Storms to spoil your best made plan.
Then, sunshine returns.
(Written by A. Knight...Haiku)
I have been noodling with writing "Haiku" poems since the subject was brought up in my writing class this week and, as I was looking for inspiration and understanding of the art form online, I came across this example and liked it so much, I wanted to share it. It's amazing how much can be said with just a few words. Each time I read this, I come to a different conclusion about the meaning. It's instructive to me as I internalize the thought that less can be more.
July, 12 2007
Finding Your Voice
A couple of weeks ago, I read Armistead Maupin's latest book, "Mr. Tolliver Lives." I'm a HUGE Maupin fan and have read all of his novels, given them to friends and family and talked about them endlessly. His latest is wonderful and I highly recommend it. I was thinking about what I like so much in this story and I know that what stands out, besides a tale elegantly and perfectly told, is the voice of the novel. I feel like the writer is talking to me. To me, his book is him -- not that it's autobiographical (likely) -- but that the voice is distinctive. This has had me thinking about my own writing, others that I know who write, and people in general. We all have our own voice. We have an imprint that is uniquely our own. And my question is: do most people let us see who they truly are? I think the answer might vary in degrees by the region that one lives in. Now living in the deep south, I notice that many people don't wish to give away who they are. That wasn't so true in the mid-Atlantic area, where people seemed more up front. But wherever we live and whatever we do, who we are should make us proud. No one is just like me or you or anyone. Therefore, how we present ourselves to others is also one of a kind. Many people I know try very hard to be like someone they admire. They want to adapt another voice. And if we do that, all we will be is a second-rate adaptation. Russell Simmons new book, "Do You," is wonderfully titled and his tips for success do revolve around being the best that you are -- showing off what you like the most and doing the best you can with your own style. Say what YOU have to say in the way you want to say it -- that's your voice and it's just perfect.
June, 30 2007
Where's the big boom in your life? How colorful are your visions? Does your world light up with events, associates, family?

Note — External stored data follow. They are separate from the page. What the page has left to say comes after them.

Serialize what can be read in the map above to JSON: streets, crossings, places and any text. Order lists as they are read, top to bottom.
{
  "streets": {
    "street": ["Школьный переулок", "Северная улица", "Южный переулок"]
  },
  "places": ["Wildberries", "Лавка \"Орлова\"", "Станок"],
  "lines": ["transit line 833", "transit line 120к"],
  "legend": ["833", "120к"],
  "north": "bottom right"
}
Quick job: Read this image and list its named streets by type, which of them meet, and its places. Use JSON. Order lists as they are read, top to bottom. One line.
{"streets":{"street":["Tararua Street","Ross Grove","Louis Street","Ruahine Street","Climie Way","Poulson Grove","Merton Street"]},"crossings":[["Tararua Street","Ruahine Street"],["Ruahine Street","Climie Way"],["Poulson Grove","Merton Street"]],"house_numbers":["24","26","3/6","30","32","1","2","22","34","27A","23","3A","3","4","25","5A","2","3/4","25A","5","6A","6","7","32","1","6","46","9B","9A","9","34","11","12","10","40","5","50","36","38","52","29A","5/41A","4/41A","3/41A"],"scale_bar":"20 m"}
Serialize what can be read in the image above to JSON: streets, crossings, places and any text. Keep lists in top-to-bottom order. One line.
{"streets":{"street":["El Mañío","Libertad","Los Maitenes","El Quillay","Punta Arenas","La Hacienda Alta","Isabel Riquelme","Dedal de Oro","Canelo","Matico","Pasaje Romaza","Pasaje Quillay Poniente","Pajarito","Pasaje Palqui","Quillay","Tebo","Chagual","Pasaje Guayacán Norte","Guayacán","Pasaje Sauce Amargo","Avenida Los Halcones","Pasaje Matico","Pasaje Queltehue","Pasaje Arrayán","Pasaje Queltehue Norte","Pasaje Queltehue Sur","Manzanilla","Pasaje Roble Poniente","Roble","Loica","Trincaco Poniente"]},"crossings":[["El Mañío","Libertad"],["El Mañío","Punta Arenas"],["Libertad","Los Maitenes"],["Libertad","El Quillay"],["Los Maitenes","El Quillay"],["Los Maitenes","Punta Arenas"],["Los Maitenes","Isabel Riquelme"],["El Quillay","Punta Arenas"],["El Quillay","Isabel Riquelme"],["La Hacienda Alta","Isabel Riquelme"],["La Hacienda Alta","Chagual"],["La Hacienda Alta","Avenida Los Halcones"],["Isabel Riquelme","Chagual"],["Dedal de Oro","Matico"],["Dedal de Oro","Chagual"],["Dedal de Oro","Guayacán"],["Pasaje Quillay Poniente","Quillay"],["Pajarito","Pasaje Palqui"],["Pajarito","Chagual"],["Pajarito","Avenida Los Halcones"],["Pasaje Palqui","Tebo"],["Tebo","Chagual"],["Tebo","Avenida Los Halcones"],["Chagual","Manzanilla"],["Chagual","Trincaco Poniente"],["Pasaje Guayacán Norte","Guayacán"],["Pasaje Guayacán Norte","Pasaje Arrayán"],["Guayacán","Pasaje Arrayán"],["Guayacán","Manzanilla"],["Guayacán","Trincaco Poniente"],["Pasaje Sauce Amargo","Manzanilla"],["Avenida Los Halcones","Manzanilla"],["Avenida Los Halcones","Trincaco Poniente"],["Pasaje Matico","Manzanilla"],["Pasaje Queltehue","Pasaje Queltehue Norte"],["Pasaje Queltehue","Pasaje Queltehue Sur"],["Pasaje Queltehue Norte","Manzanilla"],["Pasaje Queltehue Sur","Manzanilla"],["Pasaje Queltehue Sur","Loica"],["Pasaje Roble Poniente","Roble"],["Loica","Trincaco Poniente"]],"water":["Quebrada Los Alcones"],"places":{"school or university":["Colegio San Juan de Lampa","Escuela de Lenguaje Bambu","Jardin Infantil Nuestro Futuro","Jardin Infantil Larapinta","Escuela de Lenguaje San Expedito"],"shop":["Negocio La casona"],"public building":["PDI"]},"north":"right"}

July 4th and all of its celebration are around the corner and it occurred to me that we rarely personalize this holiday nor nor we imitate its brightness and freedom. Just visualize for a moment the best "independence" day you ever spent. What did it look like? What did it sound like? Who was there? What foods were served? Nearly all of us have a memory of one or more of these holidays bringing textures, smells and sounds that are over the top. Letting our minds travel to those places where life was just simply splendid changes the way we feel and the way we think, if only for a moment and that's important. It's too easy to focus on what's wrong and many of us feel guilty if we zero in on the great times -- but that's exactly what I'm suggesting that you do. Think of the BEST! Go for the BANG! Let your mind hang out with the good, the powerful, the delicious. The more you do this, the more excitement you will attract into your life. This holiday can provide a reminder...Let freedom ring! May it bring an explosion of happiness to you.